La procura di Firenze ha chiesto l’archiviazione dell’accusa di aiuto al suicidio contro Marco Cappato

(ANSA/CLAUDIO GIOVANNINI)
(ANSA/CLAUDIO GIOVANNINI)

La procura di Firenze ha chiesto l’archiviazione dell’accusa di aiuto al suicidio contro Marco Cappato, politico e attivista dell’Associazione Luca Coscioni, che aveva accompagnato una persona a compiere un suicidio assistito in Svizzera. Ora il giudice per le indagini preliminari (gip) dovrà decidere se accogliere la richiesta di archiviazione, in caso contrario ci sarebbe una cosiddetta imputazione coatta da parte del gip, ma è un’eventualità piuttosto rara. A settembre anche la procura di Milano aveva chiesto l’archiviazione delle accuse contro Cappato per un caso simile.

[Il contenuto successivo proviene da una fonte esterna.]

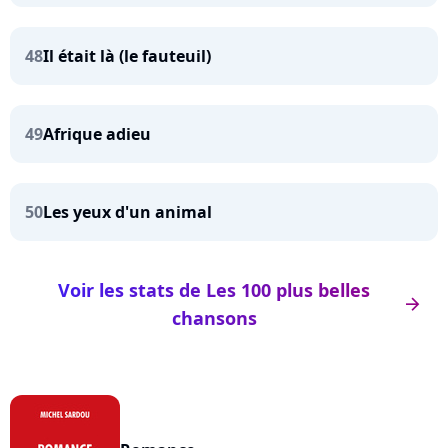
48
Il était là (le fauteuil)
49
Afrique adieu
50
Les yeux d'un animal
Voir les stats de Les 100 plus belles
arrow_right
chansons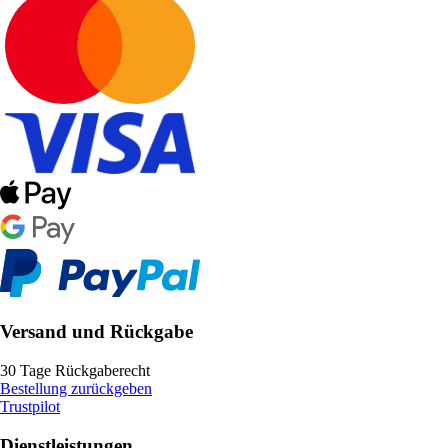
Versand und Rückgabe
30 Tage Rückgaberecht
Bestellung zurückgeben
Trustpilot
Dienstleistungen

Cappato si era autodenunciato a Firenze nel 2022 come rappresentante legale dell’Associazione Soccorso Civile, che aveva organizzato e finanziato il viaggio di Massimiliano, un uomo affetto da sclerosi multipla e paralizzato in gran parte del corpo che in Italia non poteva accedere al suicidio assistito. In Italia in alcuni casi l’aiuto al suicidio assistito è stato depenalizzato da una sentenza del 2019 della Corte Costituzionale, che riguardava Cappato per il caso di Fabiano Antoniani, detto dj Fabo, ma il caso di Massimiliano non rientra tra questi: infatti non era tenuto «in vita da trattamenti di sostegno vitale», uno dei requisiti elencati come necessari dalla Corte Costituzionale per accedere alla pratica.